The model I’m working with in particular is the Layoutlmv2 model
I’m attempting to finetune this model using a set of documents, each of which has a document classification label. Many of these documents have multiple pages. I am also attempting to use my own OCR results instead of the provided OCR. The documentation provides this code example for such a case:
from transformers import LayoutLMv2Processor from PIL import Image processor = LayoutLMv2Processor.from_pretrained("microsoft/layoutlmv2-base-uncased", revision="no_ocr") image = Image.open( "name_of_your_document - can be a png, jpg, etc. of your documents (PDFs must be converted to images)." ).convert("RGB") words = ["hello", "world"] boxes = [[1, 2, 3, 4], [5, 6, 7, 8]] # make sure to normalize your bounding boxes encoding = processor(image, words, boxes=boxes, return_tensors="pt")

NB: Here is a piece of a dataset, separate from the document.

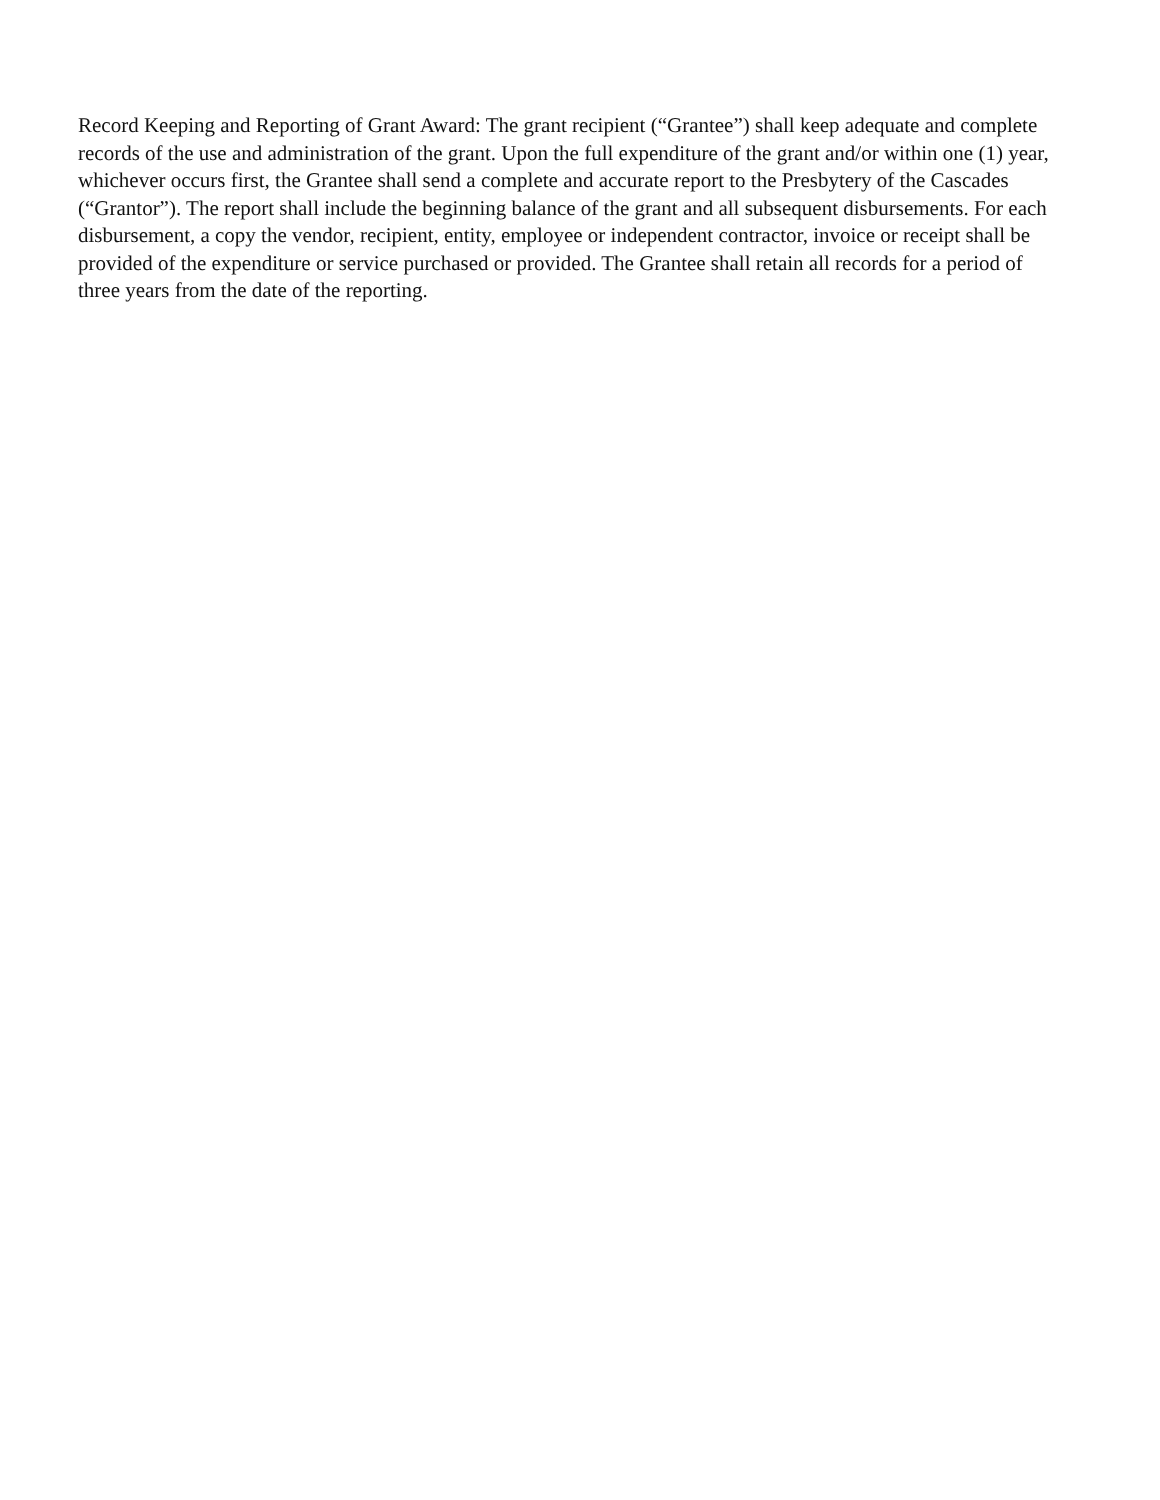Record Keeping and Reporting of Grant Award: The grant recipient (“Grantee”) shall keep adequate and complete records of the use and administration of the grant. Upon the full expenditure of the grant and/or within one (1) year, whichever occurs first, the Grantee shall send a complete and accurate report to the Presbytery of the Cascades (“Grantor”). The report shall include the beginning balance of the grant and all subsequent disbursements. For each disbursement, a copy the vendor, recipient, entity, employee or independent contractor, invoice or receipt shall be provided of the expenditure or service purchased or provided. The Grantee shall retain all records for a period of three years from the date of the reporting.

So you provide a an image, a list of strings representing each word and a List[List[int]] representing each bounding box per word. But what if there are multiple pages? Now we have an image per page, a set of strings for each page and a set of bounding boxes for each page. My instinct was to provide a List[Image] for each page-image, a List[List[str]] where each internal List[str] is a page of text and then a List[List[List[int]]] for bounding boxes. However, the Processor does not have a case for this (it thinks a List[List[str]] represents a batch). So the question remains, how does one represent paginated instances?
I noticed that if i process my paginated document with
apply_ocr=True , the tokenizer is called for each page in the document. So what I need to do is iterate the images and call
processor(...) for each image + words + bbox. However, how should the returned encodings be concatenated together to represent a single document instance in the training set?